The A2C2 project treats two major challenges in climate and atmospheric research: the time dependence of the climate attractor to external forcings (solar, volcanic eruptions and anthropogenic), and the attribution of extreme climate events occurring in the northern extra-tropics. The main difficulties are the limited climate information, the computer cost of model simulations, and mathematical assumptions that are hardly verified and often overlooked in the literature.
A2C2 proposes a practical framework to overcome those three difficulties, linking the theory of dynamical systems and statistics. We will generalize the methodology of flow analogues to multiple databases in order to obtain probabilistic descriptions of analogue decompositions.
The project is divided into three workpackages (WP). WP1 embeds the analogue method in the theory of dynamical systems in order to provide a metric of an attractor deformation in time. The important methodological step is to detect trends or persisting outliers in the dates and scores of analogues when the system yields time-varying forcings. This is done from idealized models and full size climate models in which the forcings (anthropogenic and natural) are known.

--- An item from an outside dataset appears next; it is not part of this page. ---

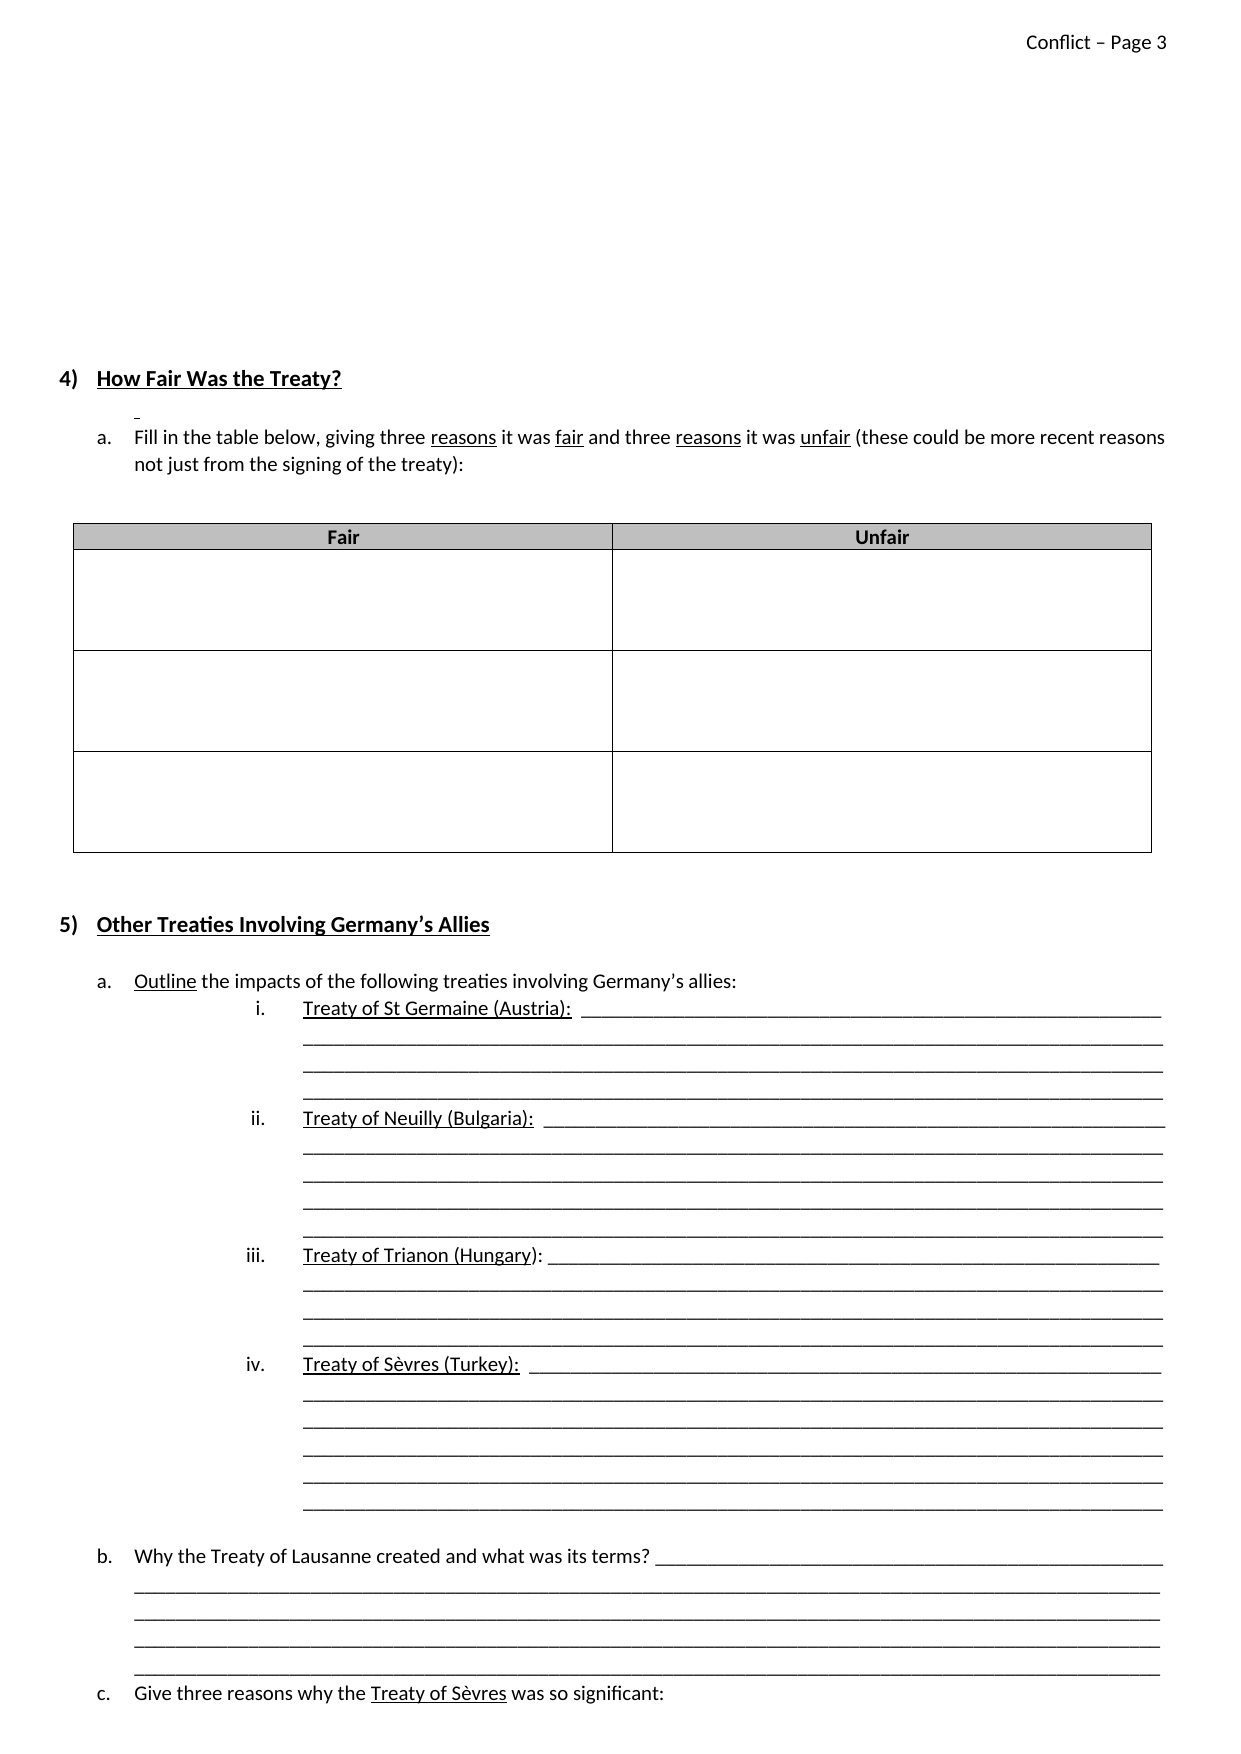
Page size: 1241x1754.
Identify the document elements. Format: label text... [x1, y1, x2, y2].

A2C2 creates an open source toolkit to compute flow analogues from a wide array of databases (WP2). WP3 treats the two scientific challenges with the analogue method and multiple model ensembles, hence allowing uncertainty estimates under realistic mathematical hypotheses. The flow analogue methodology allows a systematic and quasi real-time analysis of extreme events, which is currently out of the reach of conventional climate modeling approaches.
The major breakthrough of A2C2 is to bridge the gap between operational needs (the immediate analysis of climate events) and the understanding long-term climate changes. A2C2 opens new research horizons for the exploitation of ensembles of simulations and reliable estimates of uncertainty.